--- Material for this task Enclosed Below ---

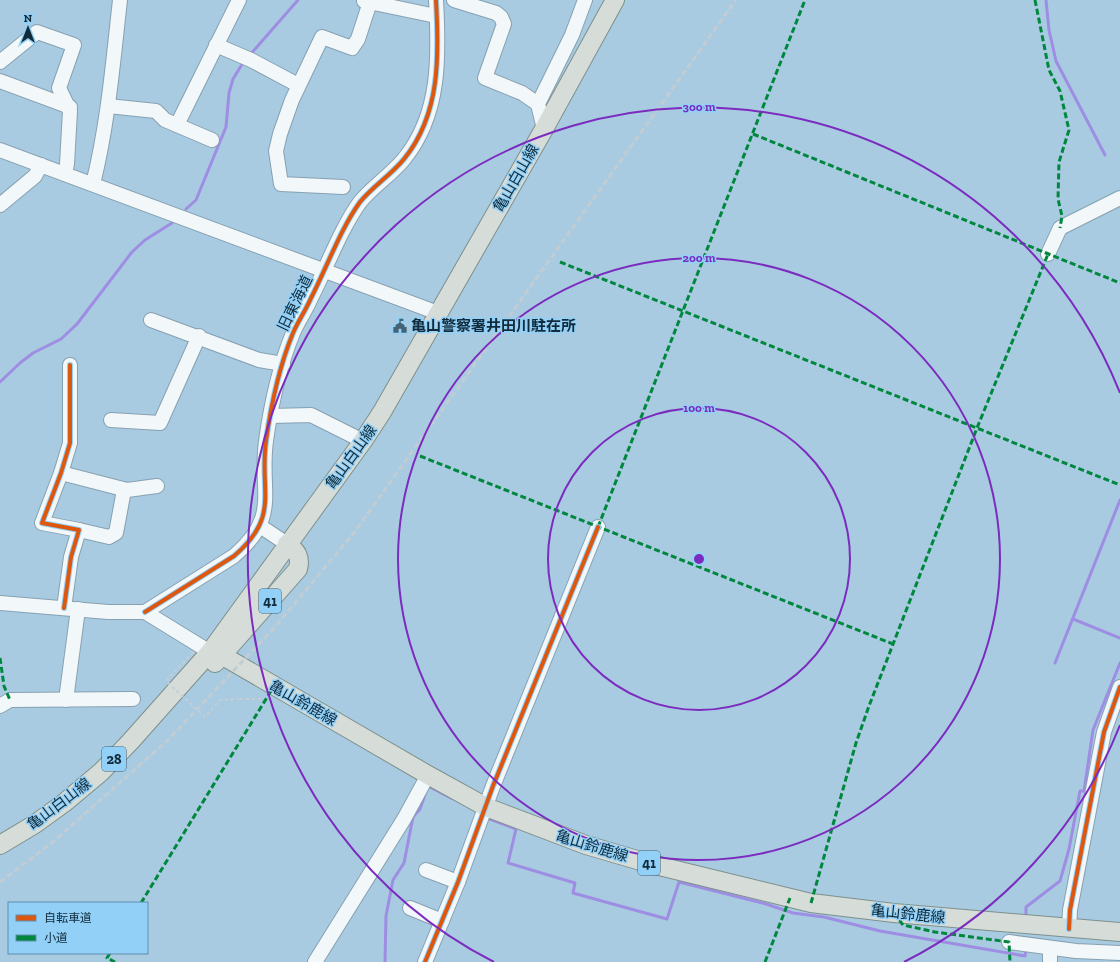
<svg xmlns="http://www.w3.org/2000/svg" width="1120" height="962" viewBox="0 0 1120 962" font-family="'Zilla Slab','Noto Sans JP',serif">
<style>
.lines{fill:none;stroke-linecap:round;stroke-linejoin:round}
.stream{stroke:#9e8ee3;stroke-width:3}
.minor-casing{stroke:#86a1b2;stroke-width:16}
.major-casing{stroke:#7d908d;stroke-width:20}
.path{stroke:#c4ced5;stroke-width:2;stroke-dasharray:3 3;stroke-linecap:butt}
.minor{stroke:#f2f7fa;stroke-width:14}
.major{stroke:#d6dcd7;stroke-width:18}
.rail{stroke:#c1ccd3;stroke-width:3;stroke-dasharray:6 3;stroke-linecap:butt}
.path-bridge{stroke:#c4ced5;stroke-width:2;stroke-dasharray:3 3;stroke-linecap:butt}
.quiet{stroke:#00873e;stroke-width:3;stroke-dasharray:6 3;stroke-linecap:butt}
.cycleway-casing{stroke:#92d0f8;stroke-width:6}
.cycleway{stroke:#dd570e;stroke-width:4}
.ring{fill:none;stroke:#7b2cbf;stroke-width:2}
.labels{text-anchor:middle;stroke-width:3;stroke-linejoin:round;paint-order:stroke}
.shield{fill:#92d0f8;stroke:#385c73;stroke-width:1}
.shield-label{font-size:14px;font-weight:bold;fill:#112b3a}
.street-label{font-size:15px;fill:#112b3a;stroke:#92d0f8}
.poi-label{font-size:15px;font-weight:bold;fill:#112b3a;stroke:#92d0f8;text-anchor:start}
.centre{fill:#7b2cbf;stroke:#92d0f8;stroke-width:2}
.ring-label{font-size:12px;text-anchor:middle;font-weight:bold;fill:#7b2cbf;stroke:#92d0f8;stroke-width:3;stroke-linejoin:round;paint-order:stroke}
</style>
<rect width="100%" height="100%" fill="#a9cbe1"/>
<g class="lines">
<!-- stream -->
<g class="stream">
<path d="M1046 0 1049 30 1056 61 1105 155"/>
<path d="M249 56 298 0"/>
<path d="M186 209 196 200 226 127 229 93 233 79 244 61"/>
<path d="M0 382 20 363 33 353 61 339 77 324 132 252 145 240 172 223"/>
<path d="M1073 619 1120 638"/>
<path d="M1055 663 1120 500"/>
<path d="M487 818 516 829 508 863 575 883 573 893 667 919 679 882 766 904 793 913 824 917 880 931 1025 956 1026 949"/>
<path d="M1026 918V907L1060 881 1069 849 1080 791H1084L1093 730 1120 663"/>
<path d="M385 962 386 916 393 880 404 863 413 817 420 809 428 786 451 798"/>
</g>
<defs>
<g id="minor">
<path d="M454 0 496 13 501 17 504 24 485 78 522 93 538 104"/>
<path d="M364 1 436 16"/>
<path d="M216 45 251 60 298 85"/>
<path d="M0 62 37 32 74 45 59 88 70 111 67 164 65 174"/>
<path d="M0 81 70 107"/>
<path d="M108 106 156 111 165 120 212 140"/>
<path d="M177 125 239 0"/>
<path d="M544 129 538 104 572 35 585 0"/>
<path d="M0 150 438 313"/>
<path d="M93 184C108 124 113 62 120 0"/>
<path d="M343 187 281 184 276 151 280 134 292 100 322 37 352 48 358 39 370 2"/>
<path d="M0 205 35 176 41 165"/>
<path d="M1048 254 1060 228 1120 198"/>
<path d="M151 320 259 360 283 364"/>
<path d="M271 416 311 415 363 441"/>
<path d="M111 420 160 423 199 336"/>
<path d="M61 473 127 490 157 486"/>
<path d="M260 526 287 544"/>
<path d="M79 530 109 537 116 533 124 490"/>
<path d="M0 603 108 612H145L210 652"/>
<path d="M64 608 71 557 79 530 42 523 61 473 70 443V365"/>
<path d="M145 612 234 556C281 516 259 492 266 441 271 405 279 367 293 333 298 321 306 310 311 298 326 269 341 228 360 202 373 186 391 175 404 159 441 114 439 54 436 0"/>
<path d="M66 700 78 609"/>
<path d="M0 706 10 700 133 699"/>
<path d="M426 870 458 882"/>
<path d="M410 908 442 921"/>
<path d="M1069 929 1070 910 1104 732 1120 687"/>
<path d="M1009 942 1076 951 1120 953"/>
<path d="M315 962 404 819 428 775"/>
<path d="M425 962 458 882 493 786 598 527"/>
<path d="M1050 962V948"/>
</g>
<g id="major">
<path d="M223 656 428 775 486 807 586 845 651 864 811 903 894 913 1120 932"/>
<path d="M215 663 298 569C301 557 297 551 287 544"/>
<path d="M0 845 35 824 64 803 101 772 130 742 210 652 363 441 382 412 544 129 615 0"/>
</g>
</defs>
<!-- minor casing -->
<use href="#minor" class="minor-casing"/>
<!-- major casing -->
<use href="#major" class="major-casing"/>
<!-- path -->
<path class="path" d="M240 699H266"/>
<!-- minor -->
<use href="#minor" class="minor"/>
<!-- major -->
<use href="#major" class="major"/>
<!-- rail -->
<path class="rail" d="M0 882 53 842 167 741 274 628 353 534 736 0"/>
<!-- path-bridge -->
<path class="path-bridge" d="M193 652 166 681 205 717 220 700 240 699"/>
<!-- quiet -->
<g class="quiet">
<path d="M1035 0 1049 70 1060 91 1069 130 1059 162 1058 199 1062 216 1060 228"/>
<path d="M753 134 1120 283"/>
<path d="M560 262 1120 485"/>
<path d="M420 456 893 644"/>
<path d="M598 527 805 0"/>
<path d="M0 658 4 686 10 700"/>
<path d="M141 903 274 686"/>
<path d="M811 903 856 743 869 706 977 428 1048 254"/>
<path d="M894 913 903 925 935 932 1009 942 1010 962"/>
<path d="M110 953 107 958 115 962"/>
<path d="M765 962 790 898"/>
</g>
<defs>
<g id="cycleway">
<path d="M64 608 71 557 79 530 42 523 61 473 70 443V365"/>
<path d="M145 612 234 556C281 516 259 492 266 441 271 405 279 367 293 333 298 321 306 310 311 298 326 269 341 228 360 202 373 186 391 175 404 159 441 114 439 54 436 0"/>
<path d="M1069 929 1070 910 1104 732 1120 687"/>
<path d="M425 962 458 882 493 786 598 527"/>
</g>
</defs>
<!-- cycleway casing -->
<use href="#cycleway" class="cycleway-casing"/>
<!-- cycleway -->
<use href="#cycleway" class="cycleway"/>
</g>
<!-- distance rings -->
<g class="ring">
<circle cx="699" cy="559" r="151"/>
<circle cx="699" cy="559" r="301"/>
<path d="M1120 725A452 452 0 0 1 904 962M494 962A452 452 0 1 1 1120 393"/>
</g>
<!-- icons -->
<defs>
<symbol id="civic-bare" viewBox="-9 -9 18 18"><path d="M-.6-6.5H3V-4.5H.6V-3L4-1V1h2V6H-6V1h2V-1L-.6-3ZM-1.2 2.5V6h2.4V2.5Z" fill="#466374" stroke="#92d0f8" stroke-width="2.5" paint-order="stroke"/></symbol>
</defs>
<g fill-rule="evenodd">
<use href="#civic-bare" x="390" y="316" width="20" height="20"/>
</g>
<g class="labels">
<!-- shield labels -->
<g class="shield">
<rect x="259" y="589" width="22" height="24" rx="3"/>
<rect x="102" y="747" width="24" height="24" rx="3"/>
<rect x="638" y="851" width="22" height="24" rx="3"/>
</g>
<g class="shield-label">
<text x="270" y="606">41</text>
<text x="114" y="764">28</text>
<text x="649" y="868">41</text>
</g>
<!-- street labels -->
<g class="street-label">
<text transform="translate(516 178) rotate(-60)" y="5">亀山白山線</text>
<text transform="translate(295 303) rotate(-64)" y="5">旧東海道</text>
<text transform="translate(351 457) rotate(-54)" y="5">亀山白山線</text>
<text transform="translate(303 703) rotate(30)" y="5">亀山鈴鹿線</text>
<text transform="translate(59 804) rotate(-37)" y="5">亀山白山線</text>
<text transform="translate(592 846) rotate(17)" y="5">亀山鈴鹿線</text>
<text transform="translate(908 914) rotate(6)" y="5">亀山鈴鹿線</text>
</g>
<!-- poi labels -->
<g class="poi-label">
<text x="411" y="331">亀山警察署井田川駐在所</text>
</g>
</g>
<circle cx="699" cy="559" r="6" class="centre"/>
<g class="ring-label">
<text x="699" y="111">300 m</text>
<text x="699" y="262">200 m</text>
<text x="699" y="412">100 m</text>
</g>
<!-- legend -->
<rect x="8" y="902" width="140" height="52" fill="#92d0f8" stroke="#5e8eac"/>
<rect x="16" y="915" width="20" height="6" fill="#dd570e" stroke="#5e8eac"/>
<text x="44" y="922" font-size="12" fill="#112b3a">自転車道</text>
<rect x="16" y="935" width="20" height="6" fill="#00873e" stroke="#5e8eac"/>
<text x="44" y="942" font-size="12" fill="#112b3a">小道</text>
<!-- north arrow -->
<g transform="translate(28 28)" stroke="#92d0f8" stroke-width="3" paint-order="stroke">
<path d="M0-3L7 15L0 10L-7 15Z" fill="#112b3a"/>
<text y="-6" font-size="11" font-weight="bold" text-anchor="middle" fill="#112b3a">N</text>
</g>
</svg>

--- End of Enclosed Material for this task ---

## Problem details
Take every line from the data above that holds "lines" and copy it out.

## Written answer
.lines{fill:none;stroke-linecap:round;stroke-linejoin:round}
<g class="lines">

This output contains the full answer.